* SHORT TASK
Rewrite the material from the line with "class: Florideophyceae" to the line with "collector number: 12024", replacing "collector number" with "field number" and leaving everything else unchanged.
---- DATA SHOWN
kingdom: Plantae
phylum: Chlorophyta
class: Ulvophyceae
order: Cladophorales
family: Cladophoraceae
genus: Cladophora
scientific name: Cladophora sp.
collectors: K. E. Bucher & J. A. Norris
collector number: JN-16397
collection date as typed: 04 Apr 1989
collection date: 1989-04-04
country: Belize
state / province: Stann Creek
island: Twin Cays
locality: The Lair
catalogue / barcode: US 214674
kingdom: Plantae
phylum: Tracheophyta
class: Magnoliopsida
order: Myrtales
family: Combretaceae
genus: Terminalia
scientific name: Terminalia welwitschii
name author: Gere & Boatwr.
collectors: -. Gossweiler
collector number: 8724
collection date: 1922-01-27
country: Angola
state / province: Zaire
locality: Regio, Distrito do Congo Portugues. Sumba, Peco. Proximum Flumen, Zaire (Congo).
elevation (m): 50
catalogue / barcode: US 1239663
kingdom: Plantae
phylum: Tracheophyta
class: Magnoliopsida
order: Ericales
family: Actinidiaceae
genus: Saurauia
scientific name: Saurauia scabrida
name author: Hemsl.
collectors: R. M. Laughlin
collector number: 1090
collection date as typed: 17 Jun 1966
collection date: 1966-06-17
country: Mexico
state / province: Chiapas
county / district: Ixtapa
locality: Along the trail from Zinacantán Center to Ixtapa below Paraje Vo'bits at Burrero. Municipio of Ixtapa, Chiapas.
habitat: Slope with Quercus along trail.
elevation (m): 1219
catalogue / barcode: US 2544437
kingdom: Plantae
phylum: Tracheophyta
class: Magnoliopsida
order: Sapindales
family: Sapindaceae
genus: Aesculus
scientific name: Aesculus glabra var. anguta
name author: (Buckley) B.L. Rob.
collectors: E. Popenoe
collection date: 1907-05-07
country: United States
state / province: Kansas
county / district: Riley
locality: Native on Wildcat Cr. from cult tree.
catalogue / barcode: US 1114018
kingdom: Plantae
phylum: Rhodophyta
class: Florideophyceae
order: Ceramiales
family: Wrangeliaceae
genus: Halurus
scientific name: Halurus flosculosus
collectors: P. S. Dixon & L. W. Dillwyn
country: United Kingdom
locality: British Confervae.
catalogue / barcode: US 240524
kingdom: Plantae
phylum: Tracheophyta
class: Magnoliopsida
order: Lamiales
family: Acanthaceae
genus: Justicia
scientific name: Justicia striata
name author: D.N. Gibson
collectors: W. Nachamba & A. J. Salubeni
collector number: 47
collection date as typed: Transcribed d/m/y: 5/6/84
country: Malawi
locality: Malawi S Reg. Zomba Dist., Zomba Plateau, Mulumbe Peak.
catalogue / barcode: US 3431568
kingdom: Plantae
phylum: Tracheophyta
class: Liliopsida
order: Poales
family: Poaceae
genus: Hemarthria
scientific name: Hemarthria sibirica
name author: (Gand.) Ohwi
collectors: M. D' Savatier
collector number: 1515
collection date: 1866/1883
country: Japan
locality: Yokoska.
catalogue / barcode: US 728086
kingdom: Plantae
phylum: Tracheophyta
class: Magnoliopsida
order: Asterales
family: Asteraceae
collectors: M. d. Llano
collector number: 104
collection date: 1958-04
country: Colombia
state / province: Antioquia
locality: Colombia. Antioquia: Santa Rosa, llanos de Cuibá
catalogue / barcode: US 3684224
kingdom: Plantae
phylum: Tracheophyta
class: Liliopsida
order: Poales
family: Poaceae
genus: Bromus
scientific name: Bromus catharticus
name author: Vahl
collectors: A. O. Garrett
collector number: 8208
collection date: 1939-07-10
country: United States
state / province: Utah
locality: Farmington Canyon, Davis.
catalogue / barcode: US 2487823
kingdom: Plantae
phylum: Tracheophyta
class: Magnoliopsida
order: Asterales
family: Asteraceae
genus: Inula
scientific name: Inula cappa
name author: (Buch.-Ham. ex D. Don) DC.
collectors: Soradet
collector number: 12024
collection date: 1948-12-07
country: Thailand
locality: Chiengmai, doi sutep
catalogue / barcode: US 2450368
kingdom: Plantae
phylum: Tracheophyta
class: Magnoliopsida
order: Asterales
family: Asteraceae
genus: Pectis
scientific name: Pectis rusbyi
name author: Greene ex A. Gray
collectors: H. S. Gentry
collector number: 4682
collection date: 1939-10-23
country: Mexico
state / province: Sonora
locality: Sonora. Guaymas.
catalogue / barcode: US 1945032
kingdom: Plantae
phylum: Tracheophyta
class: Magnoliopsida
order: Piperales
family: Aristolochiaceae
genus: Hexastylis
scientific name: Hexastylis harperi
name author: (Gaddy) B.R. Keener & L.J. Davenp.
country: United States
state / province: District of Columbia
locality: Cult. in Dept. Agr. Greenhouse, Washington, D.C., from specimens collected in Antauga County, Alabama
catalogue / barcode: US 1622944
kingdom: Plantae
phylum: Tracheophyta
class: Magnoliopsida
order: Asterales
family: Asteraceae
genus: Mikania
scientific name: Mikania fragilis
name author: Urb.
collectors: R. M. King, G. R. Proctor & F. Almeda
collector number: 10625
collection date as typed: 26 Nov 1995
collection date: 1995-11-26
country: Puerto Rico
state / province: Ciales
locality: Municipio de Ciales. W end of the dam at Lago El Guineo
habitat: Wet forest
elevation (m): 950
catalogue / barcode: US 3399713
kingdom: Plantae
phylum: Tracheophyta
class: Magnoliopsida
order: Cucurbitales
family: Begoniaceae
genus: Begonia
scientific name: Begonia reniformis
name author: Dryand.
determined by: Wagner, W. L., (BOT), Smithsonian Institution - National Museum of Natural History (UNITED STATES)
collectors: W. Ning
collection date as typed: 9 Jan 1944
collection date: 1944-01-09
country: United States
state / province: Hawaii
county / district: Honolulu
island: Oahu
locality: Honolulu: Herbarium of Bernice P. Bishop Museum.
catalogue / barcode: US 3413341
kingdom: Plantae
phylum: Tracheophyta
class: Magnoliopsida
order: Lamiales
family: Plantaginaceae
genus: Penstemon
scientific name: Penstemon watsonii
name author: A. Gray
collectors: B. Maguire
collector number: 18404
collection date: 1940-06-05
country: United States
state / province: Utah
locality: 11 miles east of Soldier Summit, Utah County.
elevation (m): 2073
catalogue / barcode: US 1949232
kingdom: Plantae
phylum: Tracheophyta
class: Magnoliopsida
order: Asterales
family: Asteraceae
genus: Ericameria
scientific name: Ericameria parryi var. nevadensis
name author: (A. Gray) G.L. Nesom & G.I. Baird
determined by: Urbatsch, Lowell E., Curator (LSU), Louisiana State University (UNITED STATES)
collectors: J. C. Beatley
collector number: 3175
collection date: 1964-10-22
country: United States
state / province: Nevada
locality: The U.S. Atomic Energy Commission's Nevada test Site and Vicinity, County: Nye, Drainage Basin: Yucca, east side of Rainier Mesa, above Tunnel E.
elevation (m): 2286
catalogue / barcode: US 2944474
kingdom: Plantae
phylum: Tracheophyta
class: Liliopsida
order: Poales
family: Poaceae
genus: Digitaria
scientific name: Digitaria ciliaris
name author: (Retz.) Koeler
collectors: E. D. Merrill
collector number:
--------
* REPLY
class: Florideophyceae
order: Ceramiales
family: Wrangeliaceae
genus: Halurus
scientific name: Halurus flosculosus
collectors: P. S. Dixon & L. W. Dillwyn
country: United Kingdom
locality: British Confervae.
catalogue / barcode: US 240524
kingdom: Plantae
phylum: Tracheophyta
class: Magnoliopsida
order: Lamiales
family: Acanthaceae
genus: Justicia
scientific name: Justicia striata
name author: D.N. Gibson
collectors: W. Nachamba & A. J. Salubeni
field number: 47
collection date as typed: Transcribed d/m/y: 5/6/84
country: Malawi
locality: Malawi S Reg. Zomba Dist., Zomba Plateau, Mulumbe Peak.
catalogue / barcode: US 3431568
kingdom: Plantae
phylum: Tracheophyta
class: Liliopsida
order: Poales
family: Poaceae
genus: Hemarthria
scientific name: Hemarthria sibirica
name author: (Gand.) Ohwi
collectors: M. D' Savatier
field number: 1515
collection date: 1866/1883
country: Japan
locality: Yokoska.
catalogue / barcode: US 728086
kingdom: Plantae
phylum: Tracheophyta
class: Magnoliopsida
order: Asterales
family: Asteraceae
collectors: M. d. Llano
field number: 104
collection date: 1958-04
country: Colombia
state / province: Antioquia
locality: Colombia. Antioquia: Santa Rosa, llanos de Cuibá
catalogue / barcode: US 3684224
kingdom: Plantae
phylum: Tracheophyta
class: Liliopsida
order: Poales
family: Poaceae
genus: Bromus
scientific name: Bromus catharticus
name author: Vahl
collectors: A. O. Garrett
field number: 8208
collection date: 1939-07-10
country: United States
state / province: Utah
locality: Farmington Canyon, Davis.
catalogue / barcode: US 2487823
kingdom: Plantae
phylum: Tracheophyta
class: Magnoliopsida
order: Asterales
family: Asteraceae
genus: Inula
scientific name: Inula cappa
name author: (Buch.-Ham. ex D. Don) DC.
collectors: Soradet
field number: 12024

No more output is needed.